Child Welfare 2012 Legislative Wrap Up
2012 Post-Legislative Session Child Welfare Wrap Up
By Melissa Rock, Child Welfare Policy Director

This year was a very successful Legislative Session for Advocates for Children and Youth. A number of bills passed which will improve life for children and families involved in the child welfare system. All of the major child welfare bills we focused on passed. To read our testimony on all of the bills we supported, click here.

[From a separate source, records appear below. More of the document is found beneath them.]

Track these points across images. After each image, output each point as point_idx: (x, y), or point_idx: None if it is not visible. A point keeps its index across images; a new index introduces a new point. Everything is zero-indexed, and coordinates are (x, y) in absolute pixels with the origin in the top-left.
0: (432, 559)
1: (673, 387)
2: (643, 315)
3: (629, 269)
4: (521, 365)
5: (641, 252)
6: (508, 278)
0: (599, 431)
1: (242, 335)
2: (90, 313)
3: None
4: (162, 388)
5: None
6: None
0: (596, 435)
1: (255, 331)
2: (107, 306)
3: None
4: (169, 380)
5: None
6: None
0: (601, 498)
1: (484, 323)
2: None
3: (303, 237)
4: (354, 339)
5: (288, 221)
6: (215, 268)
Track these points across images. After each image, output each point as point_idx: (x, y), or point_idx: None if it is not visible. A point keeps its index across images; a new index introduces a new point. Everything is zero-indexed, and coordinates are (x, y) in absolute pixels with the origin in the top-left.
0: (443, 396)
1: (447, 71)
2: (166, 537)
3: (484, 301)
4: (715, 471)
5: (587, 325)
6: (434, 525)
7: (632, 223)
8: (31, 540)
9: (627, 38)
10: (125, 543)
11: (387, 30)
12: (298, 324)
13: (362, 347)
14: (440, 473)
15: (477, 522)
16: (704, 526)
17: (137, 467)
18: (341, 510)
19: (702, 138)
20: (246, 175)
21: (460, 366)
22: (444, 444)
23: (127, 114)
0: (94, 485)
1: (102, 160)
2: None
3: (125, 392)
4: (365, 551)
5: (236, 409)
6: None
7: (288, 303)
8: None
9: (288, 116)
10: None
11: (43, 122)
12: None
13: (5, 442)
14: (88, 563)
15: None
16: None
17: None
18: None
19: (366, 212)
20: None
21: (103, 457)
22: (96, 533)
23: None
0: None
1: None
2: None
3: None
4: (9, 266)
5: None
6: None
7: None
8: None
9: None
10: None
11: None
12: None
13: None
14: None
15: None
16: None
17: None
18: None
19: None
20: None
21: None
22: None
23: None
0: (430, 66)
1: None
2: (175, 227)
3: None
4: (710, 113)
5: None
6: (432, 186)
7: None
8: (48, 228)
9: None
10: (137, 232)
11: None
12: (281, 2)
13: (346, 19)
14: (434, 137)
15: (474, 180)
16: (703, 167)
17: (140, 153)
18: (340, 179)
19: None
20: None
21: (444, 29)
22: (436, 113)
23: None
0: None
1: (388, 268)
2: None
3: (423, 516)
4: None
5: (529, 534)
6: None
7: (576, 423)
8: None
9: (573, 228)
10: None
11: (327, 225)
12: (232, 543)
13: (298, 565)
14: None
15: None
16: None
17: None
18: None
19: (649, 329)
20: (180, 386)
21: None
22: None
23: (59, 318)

ACY worked closely with the Department of Human Resources (DHR) and other child welfare stakeholders prior to the legislative session creating Maryland’s Alternative Response bill. Alternative Response will allow local department of social services to work with families voluntarily in less serious abuse and neglect cases. The family will be assessed, not investigated, and will be encouraged to accept voluntary services. The Alternative Response bill passed, and ACY is looking forward to working with DHR on implementation. For more information about Alternative Response, our article from the January e-Newsletter can be found here.

ACY also strongly supported a bill that allows severely physically or emotionally fragile foster children to meet with their judges outside of the courthouse. ACY helped push through an amendment, on this bill, that requires a hearing to be held if the parties do not agree about allowing a child to miss the court hearing. ACY also supported a bill that added human trafficking to the definition of sexual abuse in the context of child in need of assistance cases. This bill passed, and will help ensure that youth in those compromised situations are treated like victims and receive the services they need. A bill was introduced to waive the burdensome requirements for relatives caring for children submit documentation proving the circumstances under which the child’s parents are unavailable. The bill was amended to keep those requirements, but allows the student to be enrolled before the documents are submitted.

ACY collaborated with the Public Justice Center, DHR, the Maryland State Department of Education, and the Department of Juvenile Services to introduce legislation to allow foster youth to remain in stable school placements even when their out-of-home placement changes. This bill passed, and we look forward to working on the regulations to implement this bill. All in all there were a lot of bills that passed which will positively impact youth and families involved in Maryland’s child welfare system. We are very grateful to our partners, without our collaboration we would not have had so many successes.